DOCUMENT PASSAGE
##########
วันศุกร์ที่ 12 กันยายน พ.ศ. 2557

Basic IT Semester1 2014 ID5731301058 : Role and Impact of ICT to The raise of ISIS.

The raise of ISIS


At the start of classes one year ago, I had to explain to my students why the United States appeared to be on the verge of going to war against the Syrian government. At the beginning of this semester, exactly one year later, I’m having to explain to my students why the United States may be on the verge of going to war against Syrian rebels.
Already, U.S. planes and missiles have been attacking the so-called Islamic State (ISIS) forces in northern Iraq. Given the threat of a genocidal campaign against Yazidis and other minorities and the risks of ISIS control expanding into the Kurdish region, even some of those normally averse to unilateral U.S. military intervention abroad have considered it the lesser of two evils.
Within days, however, there were already indications of “mission creep,” as what had been officially declared an exclusively defensive mission turned offensive when the United States provided air support for Kurdish and Iraqi forces, which seized the Mosul Dam from ISIS forces.
##########
INSTRUCTIONS TO FOLLOW
Return everything from "Basic IT Semester1" down to "against Syrian rebels." in the ISIS passage, reproducing the wording without alteration. Rely solely on the ISIS passage above.
##########
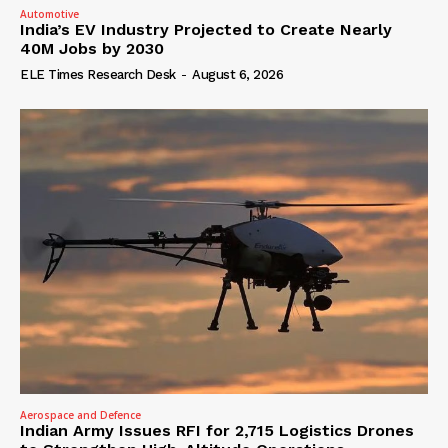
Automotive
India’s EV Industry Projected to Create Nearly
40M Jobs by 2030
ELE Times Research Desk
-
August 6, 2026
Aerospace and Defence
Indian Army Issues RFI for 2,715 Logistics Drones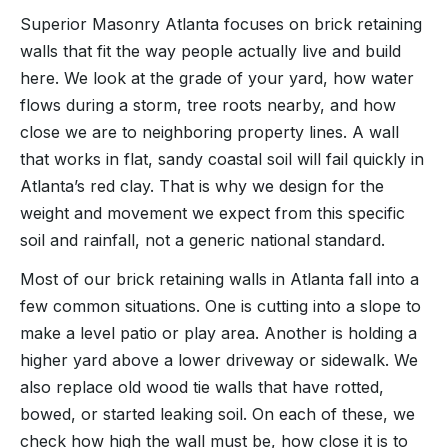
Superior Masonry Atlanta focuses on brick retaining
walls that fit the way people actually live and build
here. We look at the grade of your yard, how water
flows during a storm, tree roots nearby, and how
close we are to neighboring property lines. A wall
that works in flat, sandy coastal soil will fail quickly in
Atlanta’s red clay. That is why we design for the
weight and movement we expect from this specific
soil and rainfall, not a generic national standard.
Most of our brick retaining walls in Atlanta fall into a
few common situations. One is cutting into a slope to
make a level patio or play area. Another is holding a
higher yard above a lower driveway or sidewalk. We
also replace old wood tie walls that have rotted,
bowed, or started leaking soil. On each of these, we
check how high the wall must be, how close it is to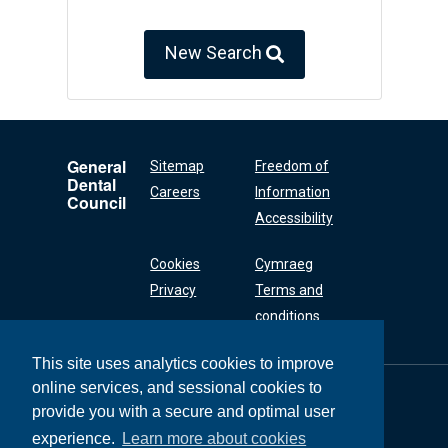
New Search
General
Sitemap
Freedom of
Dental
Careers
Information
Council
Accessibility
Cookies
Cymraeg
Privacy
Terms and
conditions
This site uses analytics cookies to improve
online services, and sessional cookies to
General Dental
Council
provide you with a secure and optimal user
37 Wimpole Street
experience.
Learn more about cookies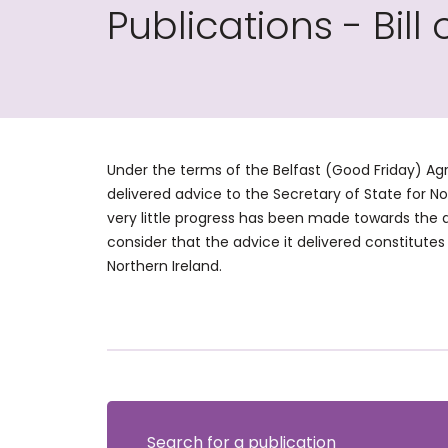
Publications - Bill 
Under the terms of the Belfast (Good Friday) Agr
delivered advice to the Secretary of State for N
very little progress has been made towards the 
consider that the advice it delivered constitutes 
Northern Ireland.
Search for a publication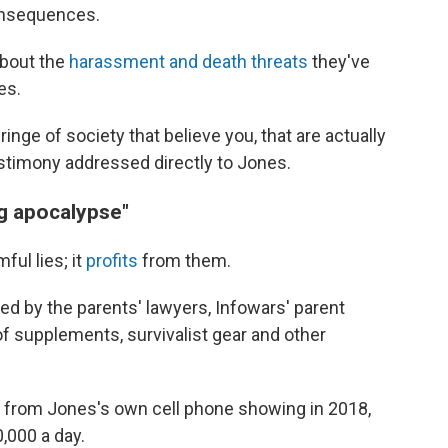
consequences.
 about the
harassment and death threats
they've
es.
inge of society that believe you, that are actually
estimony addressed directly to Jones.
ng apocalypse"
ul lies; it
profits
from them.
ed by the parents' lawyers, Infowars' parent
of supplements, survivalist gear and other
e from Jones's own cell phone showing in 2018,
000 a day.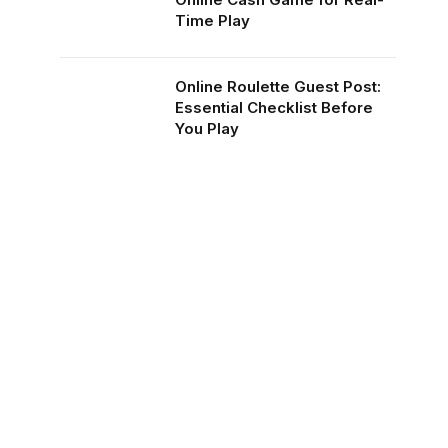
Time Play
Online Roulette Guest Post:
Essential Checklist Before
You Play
##########
WORKED SOLUTION
Basic IT Semester1 2014 ID5731301058 : Role and Impact of ICT to The raise of ISIS.

The raise of ISIS


At the start of classes one year ago, I had to explain to my students why the United States appeared to be on the verge of going to war against the Syrian government. At the beginning of this semester, exactly one year later, I’m having to explain to my students why the United States may be on the verge of going to war against Syrian rebels.